Document section.
Here, I have listed ungrib.exe workflow first, and then geogrid.exe. These are parallel processes and the order doesn’t matter.

Step 1a: Gridded Meteorological Data

  • Choosing the Reanalysis dataset: List of available GRIB datasets from NCAR.
  • Finding the right ERA-interim Reanalysis files (Sign in required):
    • Last time, I made the mistake of downloading NetCDF formats of ERA5 and ran into an error where it showed 0 available levels of soil depth. However, WRF/ungrib is not yet adapted to handle netCDF files. Be sure to download GRIB files.
    • Use the “Web Server Holding” column to access the whole files, not the “Data Format Conversion” column.
    • For atmospheric variables: Use the “ERA Interim atmospheric model analysis interpolated to pressure levels” group for WRF, not the “ERA Interim atmospheric model analysis on model levels” group.
    • For surface variables: Use “ERA Interim atmospheric model analysis for surface” group.
  • Downloading the files.
    • Pick “Faceted Browse” and enter the time period of interest. The files are huge (over 100 MB each) so only download the time period needed.
    • Use download option 2 that generates a Unix script to read them all using wget.
    • Copy the contents and paste them in a new file created in $RCAC_SCRATCH using vi <name_of_script>. Within the file, update the NCAR password.
    • Make the file executable using chmod 755 <name_of_script>. Although mine worked regardless.
    • Note that this is a .csh script so run it using csh Wget-City-atm.sh but save it as .sh nonetheless. When I create a .csh type file, the text gets pasted with a # comment sign in front of every line. Then move the downloaded files to a separate folder and pwd the location for next step.
    • Possible wget error: HTTP request sent, awaiting response... 403 Forbidden. Solution: Sign out of NCAR website and sign in again and accept the new terms and conditions.

Step 1b: UNGRIB.

  • Translating the ERA-interim GRIB files into intermediate file format the MetGrid will read. Note that it does NOT cut down the data according to the domain specification yet.

  • Link the Vtable using ln -sf ungrib/Variable_Tables/<name_of_Vtable> Vtable Execute these steps within the folder Build_WRF/WPS/.
  • Link the location of downloaded data using ./link_grib.csh <path_to_data> .(here) NOTE: Make sure to link the files, not just the folder. There is no need to put a ‘*’ following the directory in the above command. The script will automatically grab all of the files beginning with the given prefix. This step should create several links of the format GRIBFILE.AAA.

Stated goal 1. Which data groups whose names begin with "ERA Interim" does the WRF preprocessing guide mention?
Stated goal 2. Can you convert the records, starting at their first line and ending at the line containing "road: (270, 256)", into a JSON list of strings with one string per line and blank lines omitted?

(Stored records)
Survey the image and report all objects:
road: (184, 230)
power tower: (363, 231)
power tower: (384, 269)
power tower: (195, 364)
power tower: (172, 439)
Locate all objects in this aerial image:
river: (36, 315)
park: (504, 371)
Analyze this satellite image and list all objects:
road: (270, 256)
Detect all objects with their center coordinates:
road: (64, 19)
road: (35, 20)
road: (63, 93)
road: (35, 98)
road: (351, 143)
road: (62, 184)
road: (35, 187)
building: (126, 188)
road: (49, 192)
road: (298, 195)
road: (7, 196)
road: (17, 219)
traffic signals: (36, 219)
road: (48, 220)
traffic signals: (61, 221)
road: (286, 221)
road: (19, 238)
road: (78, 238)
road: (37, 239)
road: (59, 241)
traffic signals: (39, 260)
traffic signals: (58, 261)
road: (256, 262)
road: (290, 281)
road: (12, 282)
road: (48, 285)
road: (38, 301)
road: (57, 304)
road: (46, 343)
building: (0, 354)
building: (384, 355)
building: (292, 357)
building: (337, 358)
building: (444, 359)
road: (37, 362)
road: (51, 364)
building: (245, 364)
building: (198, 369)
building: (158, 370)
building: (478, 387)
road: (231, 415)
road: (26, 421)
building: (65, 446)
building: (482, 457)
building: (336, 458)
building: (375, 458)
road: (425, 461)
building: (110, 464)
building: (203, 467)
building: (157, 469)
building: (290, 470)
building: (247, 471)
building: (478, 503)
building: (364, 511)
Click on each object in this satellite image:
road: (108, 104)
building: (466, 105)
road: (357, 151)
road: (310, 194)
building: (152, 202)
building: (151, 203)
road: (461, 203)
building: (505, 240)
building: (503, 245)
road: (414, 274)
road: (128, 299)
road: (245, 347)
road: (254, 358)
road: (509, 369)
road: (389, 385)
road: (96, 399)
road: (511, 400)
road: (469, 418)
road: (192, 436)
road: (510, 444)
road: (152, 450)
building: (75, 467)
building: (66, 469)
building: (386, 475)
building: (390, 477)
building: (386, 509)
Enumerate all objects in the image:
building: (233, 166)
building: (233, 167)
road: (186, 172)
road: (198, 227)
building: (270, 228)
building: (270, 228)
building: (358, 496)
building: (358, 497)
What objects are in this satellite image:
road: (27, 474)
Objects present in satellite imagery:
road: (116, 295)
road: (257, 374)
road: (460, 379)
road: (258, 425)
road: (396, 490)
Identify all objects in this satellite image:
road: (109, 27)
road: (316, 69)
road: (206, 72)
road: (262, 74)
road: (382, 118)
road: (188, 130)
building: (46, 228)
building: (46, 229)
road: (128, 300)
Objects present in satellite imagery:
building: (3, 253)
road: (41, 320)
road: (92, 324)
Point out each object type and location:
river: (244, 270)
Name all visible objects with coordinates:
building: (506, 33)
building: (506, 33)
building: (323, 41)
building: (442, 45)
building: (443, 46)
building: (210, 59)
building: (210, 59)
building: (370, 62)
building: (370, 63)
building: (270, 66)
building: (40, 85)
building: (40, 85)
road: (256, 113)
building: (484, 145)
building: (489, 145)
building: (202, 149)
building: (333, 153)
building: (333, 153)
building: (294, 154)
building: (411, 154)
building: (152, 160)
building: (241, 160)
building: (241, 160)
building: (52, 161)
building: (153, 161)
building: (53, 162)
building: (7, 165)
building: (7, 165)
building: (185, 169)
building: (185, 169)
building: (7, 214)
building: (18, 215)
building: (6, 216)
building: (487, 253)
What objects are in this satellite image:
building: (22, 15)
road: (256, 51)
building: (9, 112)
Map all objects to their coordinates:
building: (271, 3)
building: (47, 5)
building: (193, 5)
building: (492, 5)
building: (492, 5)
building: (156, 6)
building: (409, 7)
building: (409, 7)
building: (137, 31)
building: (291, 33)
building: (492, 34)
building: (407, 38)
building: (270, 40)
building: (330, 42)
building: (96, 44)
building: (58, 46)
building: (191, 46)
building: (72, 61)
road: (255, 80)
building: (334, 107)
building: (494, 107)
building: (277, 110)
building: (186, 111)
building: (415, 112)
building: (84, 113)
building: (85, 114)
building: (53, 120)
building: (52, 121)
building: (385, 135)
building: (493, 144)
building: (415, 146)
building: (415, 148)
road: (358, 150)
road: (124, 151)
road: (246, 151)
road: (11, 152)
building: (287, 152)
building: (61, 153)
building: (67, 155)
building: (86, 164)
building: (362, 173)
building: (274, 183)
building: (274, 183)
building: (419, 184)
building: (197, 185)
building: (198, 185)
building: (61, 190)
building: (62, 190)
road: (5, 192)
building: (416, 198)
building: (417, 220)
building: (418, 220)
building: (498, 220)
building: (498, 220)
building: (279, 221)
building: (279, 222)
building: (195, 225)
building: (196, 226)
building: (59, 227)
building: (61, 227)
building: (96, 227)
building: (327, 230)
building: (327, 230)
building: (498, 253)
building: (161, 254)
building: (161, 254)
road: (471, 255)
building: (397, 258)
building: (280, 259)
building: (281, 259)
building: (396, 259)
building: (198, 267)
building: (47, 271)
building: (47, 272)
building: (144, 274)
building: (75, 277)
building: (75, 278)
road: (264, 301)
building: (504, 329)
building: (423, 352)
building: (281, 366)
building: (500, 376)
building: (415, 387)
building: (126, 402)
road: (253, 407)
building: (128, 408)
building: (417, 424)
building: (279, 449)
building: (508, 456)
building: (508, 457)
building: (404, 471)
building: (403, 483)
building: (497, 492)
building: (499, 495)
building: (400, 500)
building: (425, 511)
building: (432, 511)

Correct answer 1.
- ERA Interim atmospheric model analysis interpolated to pressure levels
- ERA Interim atmospheric model analysis on model levels
- ERA Interim atmospheric model analysis for surface

Correct answer 2.
[
  "Survey the image and report all objects:",
  "road: (184, 230)",
  "power tower: (363, 231)",
  "power tower: (384, 269)",
  "power tower: (195, 364)",
  "power tower: (172, 439)",
  "Locate all objects in this aerial image:",
  "river: (36, 315)",
  "park: (504, 371)",
  "Analyze this satellite image and list all objects:",
  "road: (270, 256)"
]